Tsipras macht das Schuldendrama zur Chefsache
Kein Durchbruch bei Krisentreffen in Brüssel. In Athen rufen Syriza-Politiker nach Neuwahlen.
Knapp fünfeinhalb Stunden konferierten der griechische Premier Alexis Tsipras und EUKommissionschef Jean-Claude Juncker am Mittwochabend in Brüssel, aber der erhoffte Durchbruch blieb aus. Das Tauziehen zwischen Griechenland und den Gläubigern um ein neues Reformkonzept, das den Weg zur Freigabe der bisher zurückgehaltenen Finanzhilfen ebnen soll, geht weiter.
In Kommissionskreisen war zwar von einem „guten, konstruktiven Treffen“die Rede. Und Tsipras konstatierte, es gebe Annäherungen. Zeitweilig nahm Eurogruppenchef Jeroen Dijsselbloem an den Beratungen teil. Seinen umstrittenen Finanzminister Yanis Varoufakis hatte Tsipras dagegen gar nicht erst nach Brüssel mitgebracht. Die Verhandlungen sind nun Chefsache und laufen längst an Varoufakis vorbei.
Gleich nach seiner Rückkehr aus Brüssel rief Tsipras am Donnerstagnachmittag führende Minister und enge Berater zusammen. Man rechnete damit, dass die Beratungen bis spät in den Abend dauern würden. Möglicherweise werde Tsipras am Freitag erneut zu einem weiteren Treffen mit Juncker nach Brüssel fliegen, hieß es in Athen.

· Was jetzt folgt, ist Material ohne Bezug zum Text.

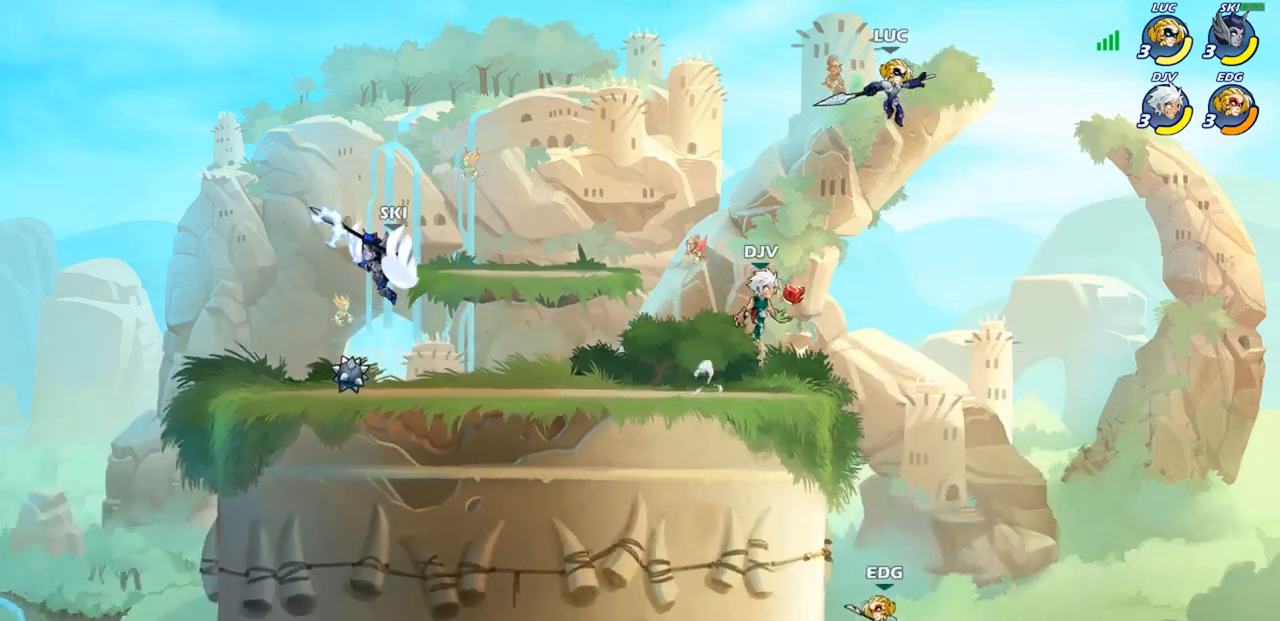
{"buttons": ["CIRCLE"], "left_stick": "down", "right_stick": "center", "events": [[217, "CIRCLE", "down"]]}
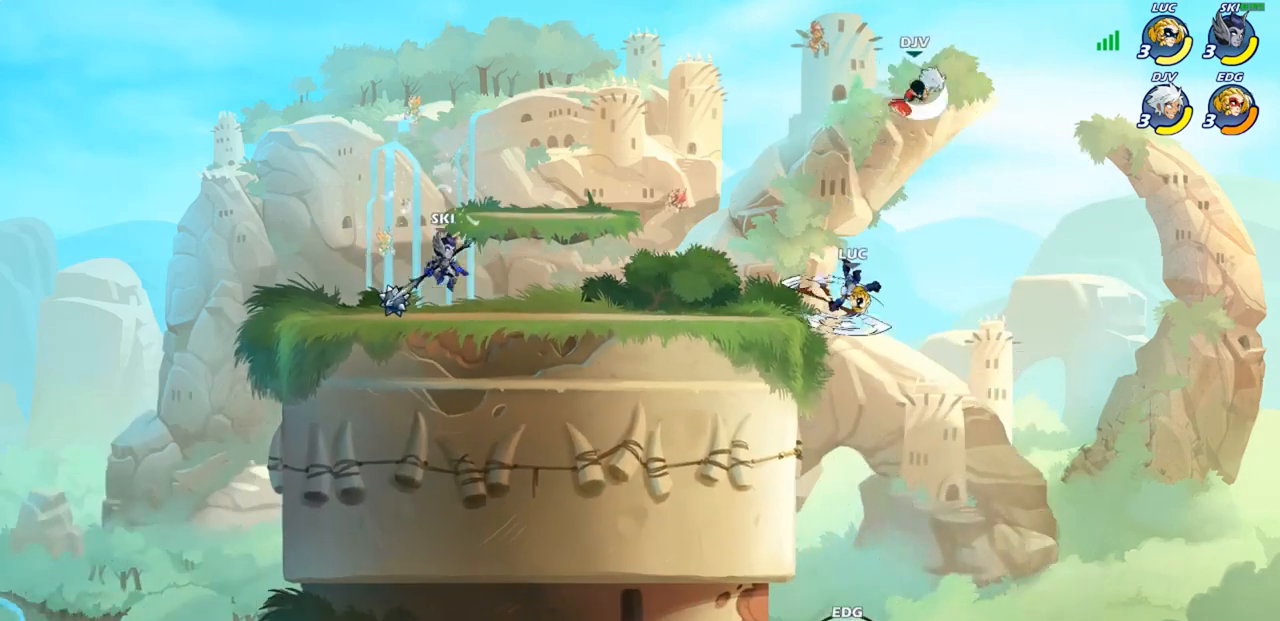
{"buttons": [], "left_stick": "center", "right_stick": "center", "events": [[83, "left_stick", "down-left"], [200, "CIRCLE", "up"], [250, "left_stick", "center"]]}
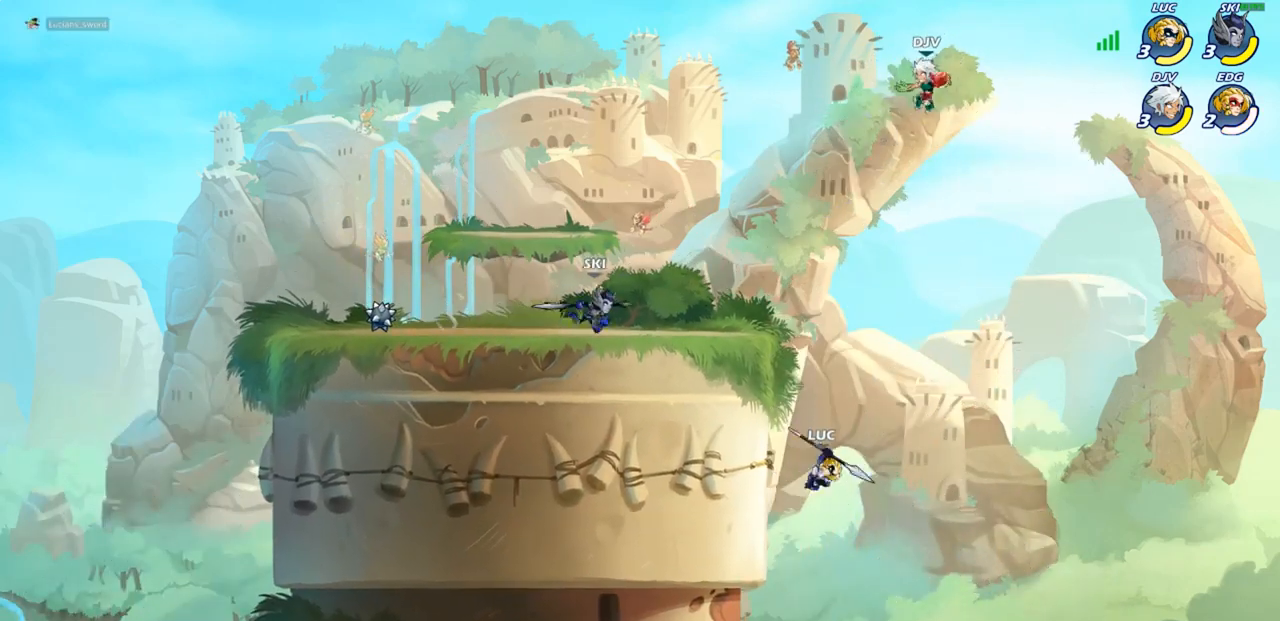
{"buttons": [], "left_stick": "left", "right_stick": "center", "events": [[100, "left_stick", "left"], [267, "CROSS", "down"], [433, "CROSS", "up"]]}
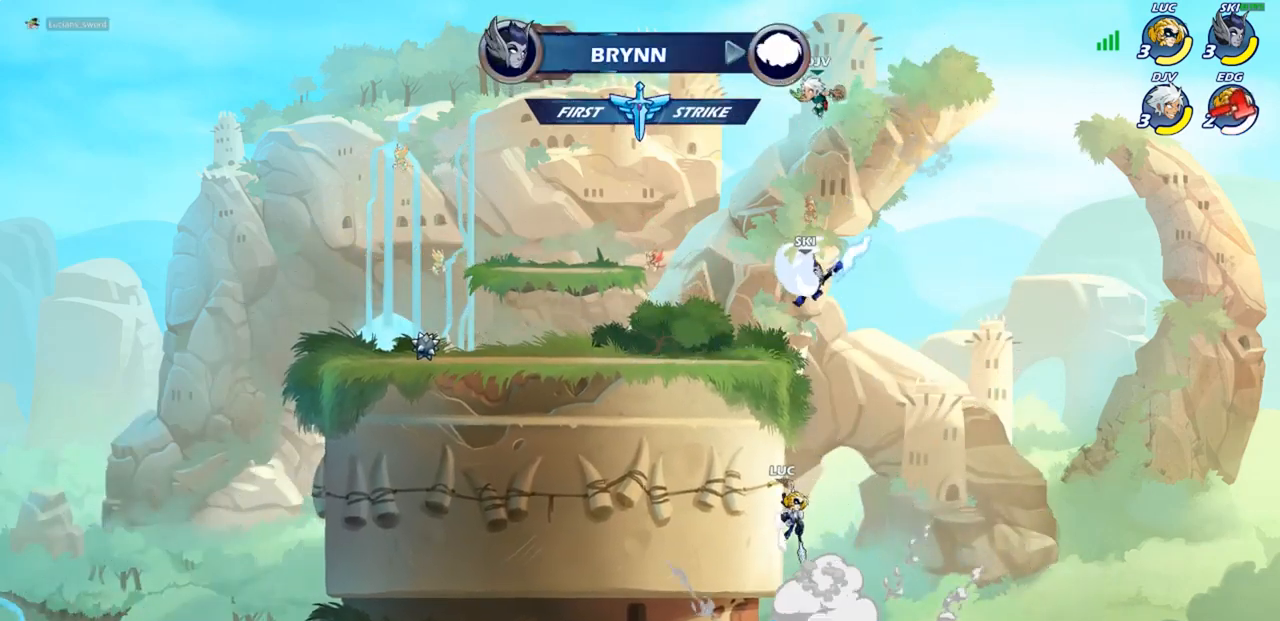
{"buttons": ["CIRCLE"], "left_stick": "up-left", "right_stick": "center", "events": [[83, "left_stick", "up-right"], [167, "CROSS", "down"], [200, "left_stick", "up-left"], [333, "CIRCLE", "down"], [350, "CROSS", "up"]]}
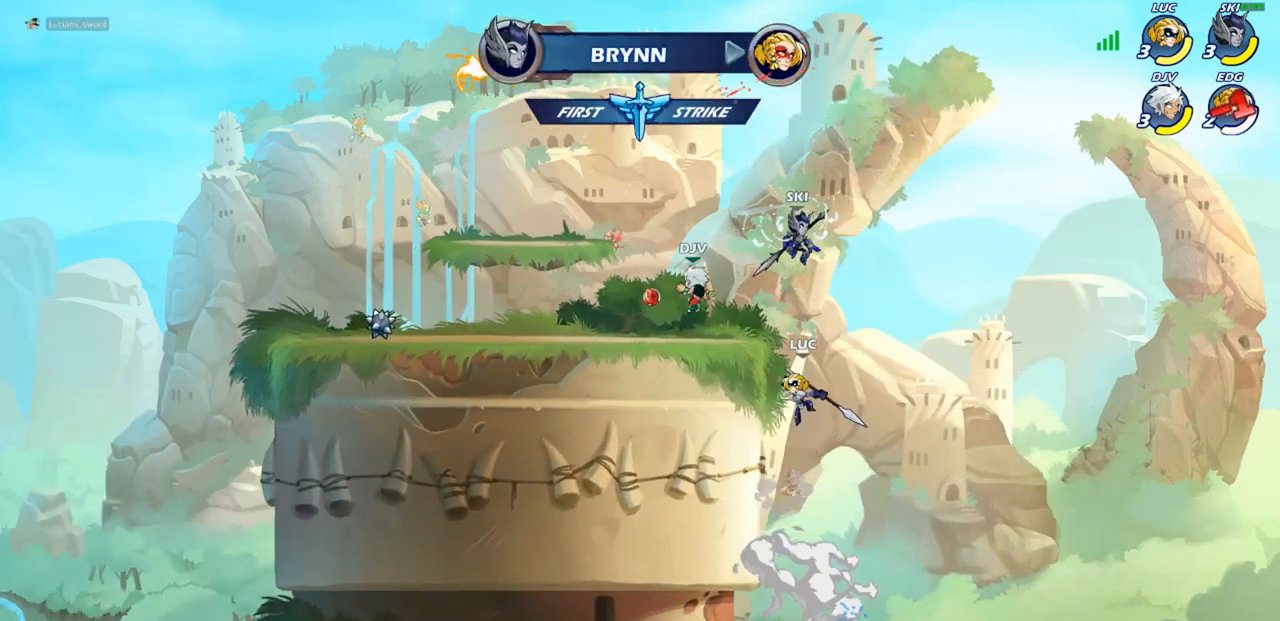
{"buttons": [], "left_stick": "up-right", "right_stick": "center", "events": [[300, "left_stick", "up-right"], [317, "CIRCLE", "up"]]}
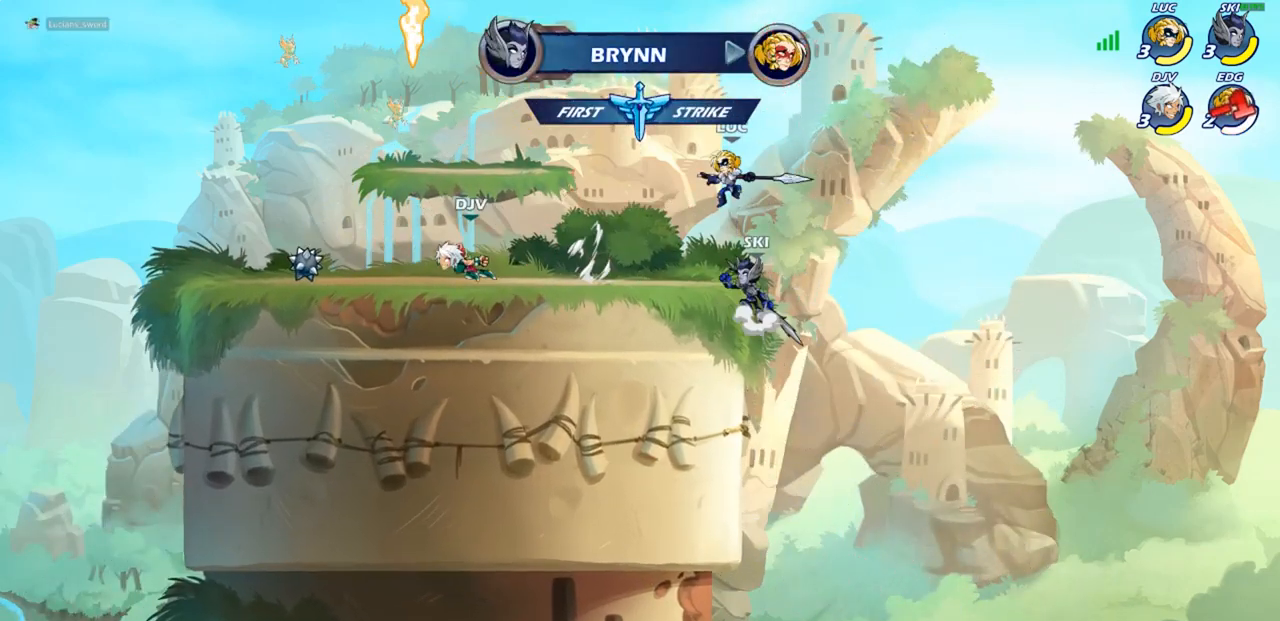
{"buttons": [], "left_stick": "left", "right_stick": "center", "events": [[167, "left_stick", "up-left"], [317, "left_stick", "down-left"], [467, "left_stick", "left"]]}
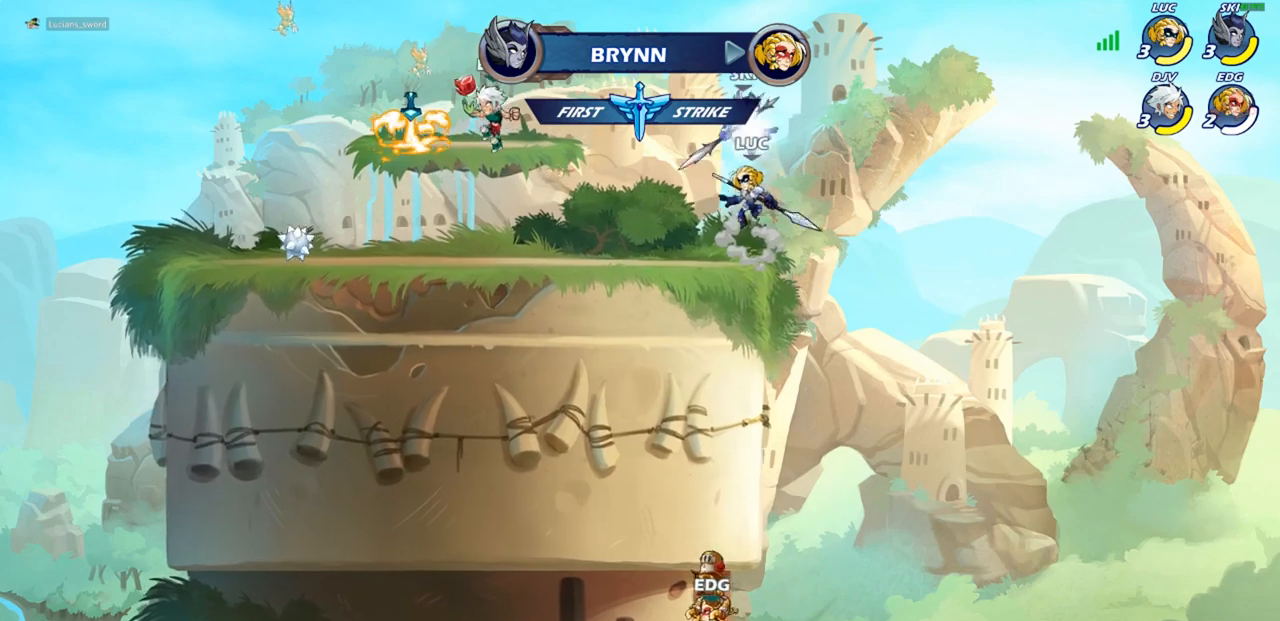
{"buttons": [], "left_stick": "up-left", "right_stick": "center", "events": [[100, "left_stick", "down-left"], [133, "R2", "down"], [317, "R2", "up"], [433, "left_stick", "up-left"]]}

Tsipras scheint um einen Kom- promiss bemüht, auch wenn er in den Verhandlungen bereits einige seiner Wahlversprechen annullieren oder zumindest zurückstellen musste. Aber wenn der Premier die Verhandlungen wirklich erfolgreich abschließen will, muss er noch viel Überzeugungsarbeit leisten. Wie eine kalte Dusche wirkte in Athen, was bisher zu den Vorschlägen der Gläubiger durchsickerte. Die Geldgeber verlangten einen „Blutzoll“von den Griechen, titelte die Zeitung „Ta Nea“. Das Wirtschaftsblatt „Imerisia“schrieb von „schockierenden Vorschlägen“.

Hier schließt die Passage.